My friendly local car maker – Lotus – is in the money again, our money.

The regional growth fund loan, first awarded in 2011 and then held back around the time that the motor firm’s parent company, Proton, was being sold and the subsequent controversy that surrounded Dany Bahar's departure.

According to Dr Vince Cable, “Eighteen months ago there was a real worry about its viability, but the parent company have put a lot of money in. It is 300-plus jobs in the sector and it is part of the success story of the British car industry, which is massively on the up. Last year, in volume terms, we were net exporters of cars for the first time ever.”

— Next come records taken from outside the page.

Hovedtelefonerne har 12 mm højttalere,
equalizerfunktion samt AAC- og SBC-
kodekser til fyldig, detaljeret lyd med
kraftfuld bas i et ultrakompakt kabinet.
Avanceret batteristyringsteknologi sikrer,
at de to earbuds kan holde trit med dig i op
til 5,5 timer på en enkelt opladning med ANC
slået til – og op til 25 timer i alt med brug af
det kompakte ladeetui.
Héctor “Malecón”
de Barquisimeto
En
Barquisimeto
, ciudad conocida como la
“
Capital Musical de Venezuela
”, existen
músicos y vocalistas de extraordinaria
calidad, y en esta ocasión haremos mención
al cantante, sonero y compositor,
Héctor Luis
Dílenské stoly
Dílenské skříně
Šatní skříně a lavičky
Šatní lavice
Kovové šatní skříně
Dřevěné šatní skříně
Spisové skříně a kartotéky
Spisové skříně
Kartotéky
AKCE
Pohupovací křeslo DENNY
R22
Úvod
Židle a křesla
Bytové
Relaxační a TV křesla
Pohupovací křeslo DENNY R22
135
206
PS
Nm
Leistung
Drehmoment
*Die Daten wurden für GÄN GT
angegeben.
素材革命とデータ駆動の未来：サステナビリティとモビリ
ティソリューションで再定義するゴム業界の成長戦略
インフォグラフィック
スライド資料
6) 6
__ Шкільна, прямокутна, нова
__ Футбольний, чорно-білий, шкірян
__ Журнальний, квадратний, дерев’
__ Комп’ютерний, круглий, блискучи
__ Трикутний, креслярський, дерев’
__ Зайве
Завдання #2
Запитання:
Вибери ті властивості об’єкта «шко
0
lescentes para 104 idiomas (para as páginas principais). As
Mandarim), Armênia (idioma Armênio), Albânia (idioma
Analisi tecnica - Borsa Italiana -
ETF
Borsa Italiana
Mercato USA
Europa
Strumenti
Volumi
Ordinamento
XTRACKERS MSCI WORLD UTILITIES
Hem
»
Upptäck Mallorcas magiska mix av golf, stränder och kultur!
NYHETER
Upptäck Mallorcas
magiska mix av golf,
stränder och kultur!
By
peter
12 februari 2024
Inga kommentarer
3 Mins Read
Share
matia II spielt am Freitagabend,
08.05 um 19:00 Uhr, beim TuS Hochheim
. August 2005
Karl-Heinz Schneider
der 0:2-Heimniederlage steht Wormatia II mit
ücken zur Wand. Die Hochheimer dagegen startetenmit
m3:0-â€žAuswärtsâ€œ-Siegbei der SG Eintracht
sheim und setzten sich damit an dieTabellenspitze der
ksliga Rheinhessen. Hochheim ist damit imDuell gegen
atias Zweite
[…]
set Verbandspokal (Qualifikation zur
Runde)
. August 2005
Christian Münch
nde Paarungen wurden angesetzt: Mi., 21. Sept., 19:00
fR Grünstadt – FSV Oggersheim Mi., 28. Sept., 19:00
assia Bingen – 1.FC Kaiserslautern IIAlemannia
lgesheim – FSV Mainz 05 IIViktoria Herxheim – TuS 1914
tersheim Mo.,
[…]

“The money is matching their investment and secures their position in this county, which is great news for the county as a whole.

I think that the actual “Lotus position”, as it were, is being fluffed up by the rather more successful manufacturing success stories elsewhere in the country.

So far I think that Lotus has performed woefully; it's sold no more than handfuls of cars recently and struggles to be taken seriously as a first-choice sports car company. You buy one because it’ll be good to drive, but there is more to the ownership proposition than that. You also want a decent dealer network, some faith in the resale value and confidence in the fit and finish. Whereas I get Morgan and why people buy them, I can’t think of a good reason why anyone wouldn’t simply get themselves a Porsche Cayman, Mazda MX-5, Nissan 370Z or a Toyota GT86 instead of any Lotus.

Also, £10m is small fry to a car company. They can blow that on engineering a glovebox lid. To me, it is more about the principle.

If the company was doing well, they wouldn’t need a penny. If the government is going to spend our money on cars then they should be public service vehicles. For instance, a Lotus ambulance would be fun and may save more lives than a standard ambulance.

My position may be naïve, but surely a government’s job is not to interfere. Maybe they would do better to try and create the conditions for business through less regulation and lower taxes.

Now, I have offered to go and straighten Lotus out several times. The commute for me is no more than half hour and I can fit the chief executive’s job around the school run. Surprisingly, I’ve not heard back from them, which is why I’m going to start my own Norfolk-based car company. Already without doing a thing, apart from buying a pencil sharpener and some recycled paper, I’m far more profitable than Lotus ever has been.

So should I get a government grant to expand? Well that would be stupid, wouldn’t it?